*Work instruction*.
Take the listing that follows and copy it precisely.

*Source records*.

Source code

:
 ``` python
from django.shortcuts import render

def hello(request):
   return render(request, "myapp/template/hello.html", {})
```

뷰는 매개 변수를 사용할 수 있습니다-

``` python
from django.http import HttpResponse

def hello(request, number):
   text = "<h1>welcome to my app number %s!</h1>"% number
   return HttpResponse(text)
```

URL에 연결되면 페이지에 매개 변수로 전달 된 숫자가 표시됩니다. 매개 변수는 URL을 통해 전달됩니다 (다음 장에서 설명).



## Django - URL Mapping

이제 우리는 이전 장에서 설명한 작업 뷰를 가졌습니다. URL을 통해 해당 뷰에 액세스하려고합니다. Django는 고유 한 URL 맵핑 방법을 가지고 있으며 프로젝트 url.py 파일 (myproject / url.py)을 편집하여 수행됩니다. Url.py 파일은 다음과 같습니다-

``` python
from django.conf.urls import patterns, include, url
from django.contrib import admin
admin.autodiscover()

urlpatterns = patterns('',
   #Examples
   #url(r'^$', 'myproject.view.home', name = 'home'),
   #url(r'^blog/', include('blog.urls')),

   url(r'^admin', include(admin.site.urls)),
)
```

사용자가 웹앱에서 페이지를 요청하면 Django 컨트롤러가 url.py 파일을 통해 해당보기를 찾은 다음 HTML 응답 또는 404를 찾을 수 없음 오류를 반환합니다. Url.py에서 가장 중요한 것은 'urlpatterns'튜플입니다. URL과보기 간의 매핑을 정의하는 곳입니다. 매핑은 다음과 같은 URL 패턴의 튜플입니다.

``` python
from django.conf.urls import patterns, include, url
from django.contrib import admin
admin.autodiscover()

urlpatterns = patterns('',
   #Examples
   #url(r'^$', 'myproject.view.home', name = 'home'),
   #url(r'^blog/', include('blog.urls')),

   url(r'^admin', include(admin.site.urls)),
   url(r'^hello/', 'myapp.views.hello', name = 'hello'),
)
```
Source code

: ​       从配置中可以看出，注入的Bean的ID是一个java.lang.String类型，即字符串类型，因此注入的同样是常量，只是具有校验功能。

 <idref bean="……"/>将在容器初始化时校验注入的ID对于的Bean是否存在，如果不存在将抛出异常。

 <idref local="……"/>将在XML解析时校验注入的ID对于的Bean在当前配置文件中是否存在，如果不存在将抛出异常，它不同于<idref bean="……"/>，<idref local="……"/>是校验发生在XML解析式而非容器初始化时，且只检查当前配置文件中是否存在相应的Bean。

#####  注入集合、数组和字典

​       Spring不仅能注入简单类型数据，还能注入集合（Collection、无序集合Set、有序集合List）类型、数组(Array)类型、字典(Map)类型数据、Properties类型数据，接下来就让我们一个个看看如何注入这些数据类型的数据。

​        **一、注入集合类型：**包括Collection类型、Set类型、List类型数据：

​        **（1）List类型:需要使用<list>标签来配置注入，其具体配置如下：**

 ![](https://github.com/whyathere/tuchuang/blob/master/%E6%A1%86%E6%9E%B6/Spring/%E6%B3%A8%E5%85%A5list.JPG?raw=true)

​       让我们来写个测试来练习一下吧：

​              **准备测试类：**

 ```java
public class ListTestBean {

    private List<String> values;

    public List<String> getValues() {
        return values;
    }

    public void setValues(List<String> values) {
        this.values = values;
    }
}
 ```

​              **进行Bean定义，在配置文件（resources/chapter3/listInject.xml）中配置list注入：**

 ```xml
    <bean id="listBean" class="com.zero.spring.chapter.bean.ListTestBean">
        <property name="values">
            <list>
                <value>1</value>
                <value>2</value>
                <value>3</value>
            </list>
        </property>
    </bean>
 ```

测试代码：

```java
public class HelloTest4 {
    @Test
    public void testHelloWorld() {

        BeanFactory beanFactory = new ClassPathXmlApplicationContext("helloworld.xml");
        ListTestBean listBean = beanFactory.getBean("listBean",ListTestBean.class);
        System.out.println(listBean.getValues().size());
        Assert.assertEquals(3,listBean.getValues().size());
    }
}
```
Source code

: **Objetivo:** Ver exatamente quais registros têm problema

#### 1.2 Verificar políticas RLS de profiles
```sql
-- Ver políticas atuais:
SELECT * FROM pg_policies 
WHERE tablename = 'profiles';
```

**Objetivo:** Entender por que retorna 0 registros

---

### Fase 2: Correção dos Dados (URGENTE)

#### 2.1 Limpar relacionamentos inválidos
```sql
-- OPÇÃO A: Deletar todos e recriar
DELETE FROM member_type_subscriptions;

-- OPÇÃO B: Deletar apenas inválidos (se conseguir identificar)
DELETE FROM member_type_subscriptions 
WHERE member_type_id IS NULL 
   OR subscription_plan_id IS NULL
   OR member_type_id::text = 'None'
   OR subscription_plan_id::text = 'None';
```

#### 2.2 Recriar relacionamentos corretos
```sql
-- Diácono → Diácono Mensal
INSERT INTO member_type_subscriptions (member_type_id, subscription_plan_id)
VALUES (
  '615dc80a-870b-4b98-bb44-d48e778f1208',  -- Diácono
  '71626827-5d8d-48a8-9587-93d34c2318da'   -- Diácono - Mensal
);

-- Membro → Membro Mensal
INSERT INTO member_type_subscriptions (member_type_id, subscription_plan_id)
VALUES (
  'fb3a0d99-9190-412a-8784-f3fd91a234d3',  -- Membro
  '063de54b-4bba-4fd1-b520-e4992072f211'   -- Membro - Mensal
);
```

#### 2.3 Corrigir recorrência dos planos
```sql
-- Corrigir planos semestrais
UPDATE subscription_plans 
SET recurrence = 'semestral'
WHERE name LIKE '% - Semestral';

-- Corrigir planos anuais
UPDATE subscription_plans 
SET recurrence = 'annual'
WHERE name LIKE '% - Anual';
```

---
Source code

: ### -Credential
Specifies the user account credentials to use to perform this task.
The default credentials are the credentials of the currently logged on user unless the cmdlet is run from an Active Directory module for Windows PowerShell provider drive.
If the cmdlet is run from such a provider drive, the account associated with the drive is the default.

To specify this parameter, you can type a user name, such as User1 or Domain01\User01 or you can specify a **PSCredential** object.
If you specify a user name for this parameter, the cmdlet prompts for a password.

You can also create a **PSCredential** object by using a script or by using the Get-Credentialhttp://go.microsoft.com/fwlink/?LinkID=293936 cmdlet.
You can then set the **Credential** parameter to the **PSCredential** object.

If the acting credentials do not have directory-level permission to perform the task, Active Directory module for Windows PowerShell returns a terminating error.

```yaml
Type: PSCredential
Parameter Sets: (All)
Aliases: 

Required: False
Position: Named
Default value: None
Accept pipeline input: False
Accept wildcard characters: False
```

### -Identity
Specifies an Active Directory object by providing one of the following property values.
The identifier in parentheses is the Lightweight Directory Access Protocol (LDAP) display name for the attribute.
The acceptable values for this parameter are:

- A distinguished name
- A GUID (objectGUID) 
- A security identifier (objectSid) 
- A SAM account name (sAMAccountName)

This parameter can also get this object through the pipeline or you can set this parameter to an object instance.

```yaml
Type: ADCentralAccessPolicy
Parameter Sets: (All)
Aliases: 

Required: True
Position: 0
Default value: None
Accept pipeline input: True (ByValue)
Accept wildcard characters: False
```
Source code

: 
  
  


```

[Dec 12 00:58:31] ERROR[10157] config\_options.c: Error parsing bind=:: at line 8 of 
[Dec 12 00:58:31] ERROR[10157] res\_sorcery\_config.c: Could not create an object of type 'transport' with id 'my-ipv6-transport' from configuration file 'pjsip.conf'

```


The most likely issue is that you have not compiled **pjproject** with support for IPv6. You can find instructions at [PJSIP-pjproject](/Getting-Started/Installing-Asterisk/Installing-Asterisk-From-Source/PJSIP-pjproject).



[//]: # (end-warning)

*Response box*.
Source code

:
 ``` python
from django.shortcuts import render

def hello(request):
   return render(request, "myapp/template/hello.html", {})
```

뷰는 매개 변수를 사용할 수 있습니다-

``` python
from django.http import HttpResponse

def hello(request, number):
   text = "<h1>welcome to my app number %s!</h1>"% number
   return HttpResponse(text)
```

URL에 연결되면 페이지에 매개 변수로 전달 된 숫자가 표시됩니다. 매개 변수는 URL을 통해 전달됩니다 (다음 장에서 설명).



## Django - URL Mapping

이제 우리는 이전 장에서 설명한 작업 뷰를 가졌습니다. URL을 통해 해당 뷰에 액세스하려고합니다. Django는 고유 한 URL 맵핑 방법을 가지고 있으며 프로젝트 url.py 파일 (myproject / url.py)을 편집하여 수행됩니다. Url.py 파일은 다음과 같습니다-

``` python
from django.conf.urls import patterns, include, url
from django.contrib import admin
admin.autodiscover()

urlpatterns = patterns('',
   #Examples
   #url(r'^$', 'myproject.view.home', name = 'home'),
   #url(r'^blog/', include('blog.urls')),

   url(r'^admin', include(admin.site.urls)),
)
```

사용자가 웹앱에서 페이지를 요청하면 Django 컨트롤러가 url.py 파일을 통해 해당보기를 찾은 다음 HTML 응답 또는 404를 찾을 수 없음 오류를 반환합니다. Url.py에서 가장 중요한 것은 'urlpatterns'튜플입니다. URL과보기 간의 매핑을 정의하는 곳입니다. 매핑은 다음과 같은 URL 패턴의 튜플입니다.

``` python
from django.conf.urls import patterns, include, url
from django.contrib import admin
admin.autodiscover()

urlpatterns = patterns('',
   #Examples
   #url(r'^$', 'myproject.view.home', name = 'home'),
   #url(r'^blog/', include('blog.urls')),

   url(r'^admin', include(admin.site.urls)),
   url(r'^hello/', 'myapp.views.hello', name = 'hello'),
)
```
Source code

: ​       从配置中可以看出，注入的Bean的ID是一个java.lang.String类型，即字符串类型，因此注入的同样是常量，只是具有校验功能。

 <idref bean="……"/>将在容器初始化时校验注入的ID对于的Bean是否存在，如果不存在将抛出异常。

 <idref local="……"/>将在XML解析时校验注入的ID对于的Bean在当前配置文件中是否存在，如果不存在将抛出异常，它不同于<idref bean="……"/>，<idref local="……"/>是校验发生在XML解析式而非容器初始化时，且只检查当前配置文件中是否存在相应的Bean。

#####  注入集合、数组和字典

​       Spring不仅能注入简单类型数据，还能注入集合（Collection、无序集合Set、有序集合List）类型、数组(Array)类型、字典(Map)类型数据、Properties类型数据，接下来就让我们一个个看看如何注入这些数据类型的数据。

​        **一、注入集合类型：**包括Collection类型、Set类型、List类型数据：

​        **（1）List类型:需要使用<list>标签来配置注入，其具体配置如下：**

 ![](https://github.com/whyathere/tuchuang/blob/master/%E6%A1%86%E6%9E%B6/Spring/%E6%B3%A8%E5%85%A5list.JPG?raw=true)

​       让我们来写个测试来练习一下吧：

​              **准备测试类：**

 ```java
public class ListTestBean {

    private List<String> values;

    public List<String> getValues() {
        return values;
    }

    public void setValues(List<String> values) {
        this.values = values;
    }
}
 ```

​              **进行Bean定义，在配置文件（resources/chapter3/listInject.xml）中配置list注入：**

 ```xml
    <bean id="listBean" class="com.zero.spring.chapter.bean.ListTestBean">
        <property name="values">
            <list>
                <value>1</value>
                <value>2</value>
                <value>3</value>
            </list>
        </property>
    </bean>
 ```

测试代码：

```java
public class HelloTest4 {
    @Test
    public void testHelloWorld() {

        BeanFactory beanFactory = new ClassPathXmlApplicationContext("helloworld.xml");
        ListTestBean listBean = beanFactory.getBean("listBean",ListTestBean.class);
        System.out.println(listBean.getValues().size());
        Assert.assertEquals(3,listBean.getValues().size());
    }
}
```
Source code

: **Objetivo:** Ver exatamente quais registros têm problema

#### 1.2 Verificar políticas RLS de profiles
```sql
-- Ver políticas atuais:
SELECT * FROM pg_policies 
WHERE tablename = 'profiles';
```

**Objetivo:** Entender por que retorna 0 registros

---

### Fase 2: Correção dos Dados (URGENTE)

#### 2.1 Limpar relacionamentos inválidos
```sql
-- OPÇÃO A: Deletar todos e recriar
DELETE FROM member_type_subscriptions;

-- OPÇÃO B: Deletar apenas inválidos (se conseguir identificar)
DELETE FROM member_type_subscriptions 
WHERE member_type_id IS NULL 
   OR subscription_plan_id IS NULL
   OR member_type_id::text = 'None'
   OR subscription_plan_id::text = 'None';
```

#### 2.2 Recriar relacionamentos corretos
```sql
-- Diácono → Diácono Mensal
INSERT INTO member_type_subscriptions (member_type_id, subscription_plan_id)
VALUES (
  '615dc80a-870b-4b98-bb44-d48e778f1208',  -- Diácono
  '71626827-5d8d-48a8-9587-93d34c2318da'   -- Diácono - Mensal
);

-- Membro → Membro Mensal
INSERT INTO member_type_subscriptions (member_type_id, subscription_plan_id)
VALUES (
  'fb3a0d99-9190-412a-8784-f3fd91a234d3',  -- Membro
  '063de54b-4bba-4fd1-b520-e4992072f211'   -- Membro - Mensal
);
```

#### 2.3 Corrigir recorrência dos planos
```sql
-- Corrigir planos semestrais
UPDATE subscription_plans 
SET recurrence = 'semestral'
WHERE name LIKE '% - Semestral';

-- Corrigir planos anuais
UPDATE subscription_plans 
SET recurrence = 'annual'
WHERE name LIKE '% - Anual';
```

---
Source code

: ### -Credential
Specifies the user account credentials to use to perform this task.
The default credentials are the credentials of the currently logged on user unless the cmdlet is run from an Active Directory module for Windows PowerShell provider drive.
If the cmdlet is run from such a provider drive, the account associated with the drive is the default.

To specify this parameter, you can type a user name, such as User1 or Domain01\User01 or you can specify a **PSCredential** object.
If you specify a user name for this parameter, the cmdlet prompts for a password.

You can also create a **PSCredential** object by using a script or by using the Get-Credentialhttp://go.microsoft.com/fwlink/?LinkID=293936 cmdlet.
You can then set the **Credential** parameter to the **PSCredential** object.

If the acting credentials do not have directory-level permission to perform the task, Active Directory module for Windows PowerShell returns a terminating error.

```yaml
Type: PSCredential
Parameter Sets: (All)
Aliases: 

Required: False
Position: Named
Default value: None
Accept pipeline input: False
Accept wildcard characters: False
```

### -Identity
Specifies an Active Directory object by providing one of the following property values.
The identifier in parentheses is the Lightweight Directory Access Protocol (LDAP) display name for the attribute.
The acceptable values for this parameter are:

- A distinguished name
- A GUID (objectGUID) 
- A security identifier (objectSid) 
- A SAM account name (sAMAccountName)

This parameter can also get this object through the pipeline or you can set this parameter to an object instance.

```yaml
Type: ADCentralAccessPolicy
Parameter Sets: (All)
Aliases: 

Required: True
Position: 0
Default value: None
Accept pipeline input: True (ByValue)
Accept wildcard characters: False
```
Source code

: 
  
  


```

[Dec 12 00:58:31] ERROR[10157] config\_options.c: Error parsing bind=:: at line 8 of 
[Dec 12 00:58:31] ERROR[10157] res\_sorcery\_config.c: Could not create an object of type 'transport' with id 'my-ipv6-transport' from configuration file 'pjsip.conf'

```


The most likely issue is that you have not compiled **pjproject** with support for IPv6. You can find instructions at [PJSIP-pjproject](/Getting-Started/Installing-Asterisk/Installing-Asterisk-From-Source/PJSIP-pjproject).



[//]: # (end-warning)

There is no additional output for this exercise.